See Tex. Bus. Com. Code Ann. § 1.201(9) (West 1994) ("`Buyer in the ordinary course of business' means a person who in good faith and without knowledge that the sale to him is in violation of the ownership rights or security interest of a third party in the goods buys in ordinary course from a person in the business of selling goods of that kind but does not include a pawnbroker."). "[A] buyer in the ordinary course of business . . . takes free of a security interest created by his seller even though the security interest is perfected and even though the buyer knows of its existence." Tex. Bus. Com. Code Ann. § 9.307(a) (West 1994).
This provision creates no conflict between the Business and Commerce Code and the Certificate of Title Act that would trigger the pre-emption provision in the Certificate of Title Act. See Tex. Transp. Code Ann. § 501.005(a) (West 1999) ("Chapters 1-9, Business Commerce Code, control over conflicting provisions of this chapter."); see also Pfluger, 620 S.W.2d 739, 741 (Tex.Civ.App.-Dallas 1981, writ ref'd n.r.e.) (concluding that the two statutes "may reasonably be construed so as to give effect to both").

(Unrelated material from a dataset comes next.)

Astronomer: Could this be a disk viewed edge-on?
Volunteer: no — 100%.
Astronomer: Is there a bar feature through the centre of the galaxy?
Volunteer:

The district court correctly found that, as between Bank One and Arcadia, the purported sales by Lone Star violated the Certificate of Title Act and were therefore void. See, e.g., Gallas v. Car Biz, Inc., 914 S.W.2d 592, 594-95 (Tex.App.-Dallas 1995, writ denied); Everett v. United States Fire Ins. Co., 653 S.W.2d 948, 950 (Tex App. — Ft. Worth 1983, no writ); Pfluger, 620 S.W.2d at 741-42. "An owner's purported transfer of an automobile which does not comply with the Texas Certificate of Title Act does not affect a third party's rights." United States v. 1977 Porsche Carrera, 946 F.2d 30, 34 (5th Cir. 1991). Therefore, since no legal sales were made to the purported buyers, they could not be considered "buyers in the ordinary course of business" as required to sever Bank One's security interest. We agree with the district court's interpretation of Texas law to wit: A third party's perfected security interest is not interrupted when a purported buyer attempts to purchase an automobile without receiving title as required to complete a sale under the Certificate of Title Act.
Because the district court properly had diversity jurisdiction, it was obligated to determine how the Texas Supreme Court would apply Texas law on this issue. See, e.g., Erie R.R. Co. v. Tompkins, 304 U.S. 64 (1938).
III. Arcadia's Damage Claims Were Properly Dismissed as a Matter of Law.
We also agree with the district court's determination that because no sales were made under Texas law, Arcadia's claims for conversion and tortious interference fail as a matter of law.
CONCLUSION
For the foregoing reasons, we AFFIRM the district court's judgment.